Work task: Leave the pictures behind and repeat all the entries exactly.

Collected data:
════════
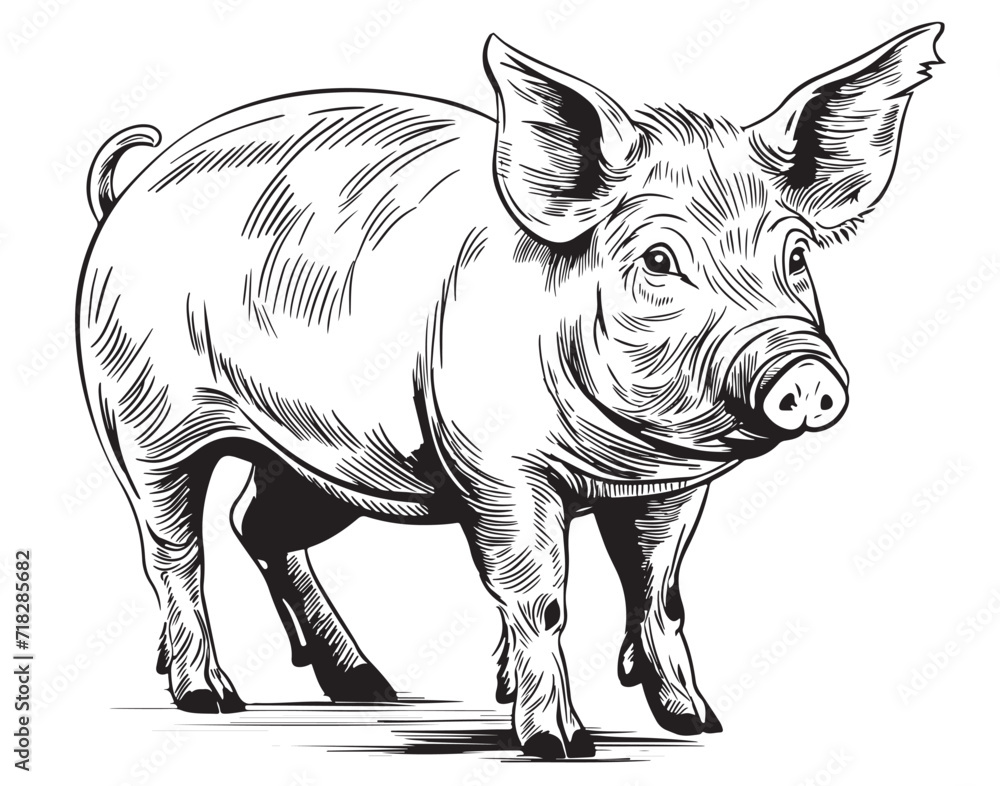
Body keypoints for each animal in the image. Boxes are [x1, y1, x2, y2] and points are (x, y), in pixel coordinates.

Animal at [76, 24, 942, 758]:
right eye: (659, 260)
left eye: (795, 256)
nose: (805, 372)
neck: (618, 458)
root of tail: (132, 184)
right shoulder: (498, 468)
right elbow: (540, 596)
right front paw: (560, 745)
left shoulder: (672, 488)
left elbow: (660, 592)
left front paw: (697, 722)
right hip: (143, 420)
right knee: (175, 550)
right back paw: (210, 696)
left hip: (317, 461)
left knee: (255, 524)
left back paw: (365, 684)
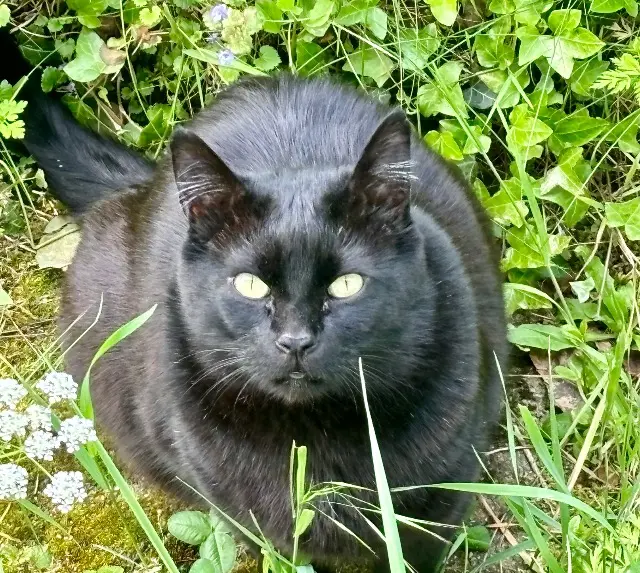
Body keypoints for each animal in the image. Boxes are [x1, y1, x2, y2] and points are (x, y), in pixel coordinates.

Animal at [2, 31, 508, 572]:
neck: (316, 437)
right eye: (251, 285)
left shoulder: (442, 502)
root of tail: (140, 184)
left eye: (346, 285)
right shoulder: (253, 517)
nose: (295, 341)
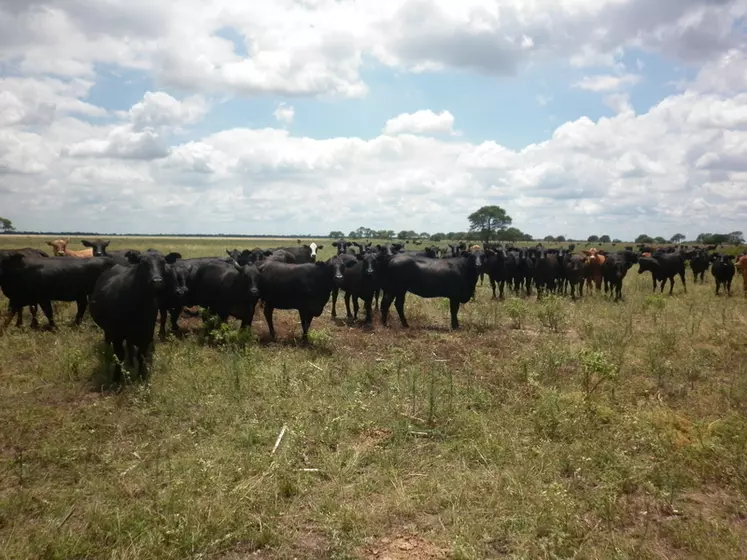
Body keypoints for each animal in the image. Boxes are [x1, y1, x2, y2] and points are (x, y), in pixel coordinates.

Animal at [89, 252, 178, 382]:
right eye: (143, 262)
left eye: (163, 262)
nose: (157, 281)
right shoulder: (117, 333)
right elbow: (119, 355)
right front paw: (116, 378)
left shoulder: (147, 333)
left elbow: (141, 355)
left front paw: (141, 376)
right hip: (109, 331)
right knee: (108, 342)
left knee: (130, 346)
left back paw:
════════
Exercise solution:
Body keypoints for each animal in the image. Boxes are [x1, y1, x2, y2] and points are (x, y), in pixel coordinates.

Animal at [76, 24, 942, 758]:
right eye: (659, 260)
left eye: (795, 256)
nose: (805, 372)
neck: (618, 458)
root of tail: (132, 184)
right shoulder: (498, 468)
right elbow: (540, 596)
right front paw: (560, 745)
left shoulder: (672, 488)
left elbow: (660, 592)
left front paw: (697, 722)
right hip: (143, 420)
right knee: (175, 550)
right back paw: (210, 696)
left hip: (317, 461)
left knee: (255, 524)
left back paw: (365, 684)
Body keypoints for each animal in the image. Boxes are [x1, y1, x2, y2] and points are (x, y), in pixel coordinates.

Animal at [2, 31, 508, 572]:
neck: (316, 437)
right eye: (251, 285)
left shoulder: (442, 502)
root of tail: (140, 184)
left eye: (346, 285)
right shoulder: (253, 517)
nose: (295, 341)
Body keypoints for each animal in the image. Boxes are [x1, y1, x2, y2] and points are (x, y), in pixel coordinates.

Animal at [89, 252, 178, 382]:
right eye: (143, 262)
left eye: (163, 262)
nose: (157, 281)
right shoulder: (117, 333)
right elbow: (119, 355)
right front paw: (116, 378)
left shoulder: (147, 333)
left elbow: (141, 355)
left front paw: (141, 376)
right hip: (109, 331)
right knee: (108, 342)
left knee: (130, 346)
left back paw:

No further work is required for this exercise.